Far from improving their accuracy, this quarter’s analyst estimates “may be lower quality than normal”, notes Bank of America’s Savita Subramanian. The dispersion of earnings estimates is “near all-time lows” and this “herding” is likely a consequence of analysts opting to play it safe.

Irked investors might prefer Estimize.com, a young website that allows market participants to provide earnings estimates. So far in 2012, the Estimize community has beaten Wall Street estimates two-thirds of the time when at least four estimates are given. When more than 20 estimates are given, Estimize's average wins out on more than three-quarters of occasions.

Bank on further industry scandal

“CAN THE banking industry make it 24 hours without a new scandal?” asked market blogger Barry Ritholtz last week.

In 10 days, said Ritholtz, there had been the Libor scandal; the arrest of Peregrine Financial’s chief executive after $215 million (€177 million) of customer money went missing; the mispricing of credit default swaps at JP Morgan, leading to an earnings restatement and a criminal probe; the discovery that top regulators were aware in 2008 that banks were rigging Libor, and accusations that HSBC ignored warnings it was being used by money-launderers and potential terrorist financiers.

Exercise: According to the extract on analyst estimates and banking scandals, how often did Estimize's average beat Wall Street estimates in 2012 when more than 20 estimates were given?

Given data:

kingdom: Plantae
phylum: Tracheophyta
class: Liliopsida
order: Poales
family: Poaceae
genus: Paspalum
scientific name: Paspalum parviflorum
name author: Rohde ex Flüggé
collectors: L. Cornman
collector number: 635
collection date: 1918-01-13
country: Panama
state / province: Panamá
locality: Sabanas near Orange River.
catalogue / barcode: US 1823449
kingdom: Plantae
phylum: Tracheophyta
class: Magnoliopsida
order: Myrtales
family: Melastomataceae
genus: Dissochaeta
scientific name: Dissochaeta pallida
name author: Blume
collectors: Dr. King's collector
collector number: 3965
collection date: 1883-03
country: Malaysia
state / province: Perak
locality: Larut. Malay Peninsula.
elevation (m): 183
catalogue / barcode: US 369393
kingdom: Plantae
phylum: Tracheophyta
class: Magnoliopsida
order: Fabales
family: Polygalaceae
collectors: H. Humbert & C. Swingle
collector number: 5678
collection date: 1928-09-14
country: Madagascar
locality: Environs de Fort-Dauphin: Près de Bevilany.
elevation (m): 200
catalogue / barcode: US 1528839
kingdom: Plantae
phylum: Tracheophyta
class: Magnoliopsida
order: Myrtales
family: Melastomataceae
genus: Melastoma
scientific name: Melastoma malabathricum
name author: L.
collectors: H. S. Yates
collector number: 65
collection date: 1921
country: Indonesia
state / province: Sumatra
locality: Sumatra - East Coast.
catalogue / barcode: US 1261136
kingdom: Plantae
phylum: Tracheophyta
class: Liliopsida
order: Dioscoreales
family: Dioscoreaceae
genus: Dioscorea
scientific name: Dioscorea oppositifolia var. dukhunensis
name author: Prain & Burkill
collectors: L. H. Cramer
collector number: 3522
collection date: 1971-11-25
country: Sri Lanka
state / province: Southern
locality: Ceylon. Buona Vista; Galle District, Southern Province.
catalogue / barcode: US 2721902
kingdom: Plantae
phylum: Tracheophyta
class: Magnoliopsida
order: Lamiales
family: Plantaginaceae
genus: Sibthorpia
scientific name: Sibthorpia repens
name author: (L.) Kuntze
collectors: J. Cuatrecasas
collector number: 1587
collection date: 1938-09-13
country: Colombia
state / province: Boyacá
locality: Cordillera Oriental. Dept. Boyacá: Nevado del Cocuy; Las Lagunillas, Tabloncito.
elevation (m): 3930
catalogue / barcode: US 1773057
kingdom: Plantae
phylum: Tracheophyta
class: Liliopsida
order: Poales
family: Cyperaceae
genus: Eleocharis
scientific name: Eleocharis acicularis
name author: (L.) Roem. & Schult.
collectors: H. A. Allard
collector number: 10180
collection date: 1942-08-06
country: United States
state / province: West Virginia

Correct output: More than three-quarters of the time.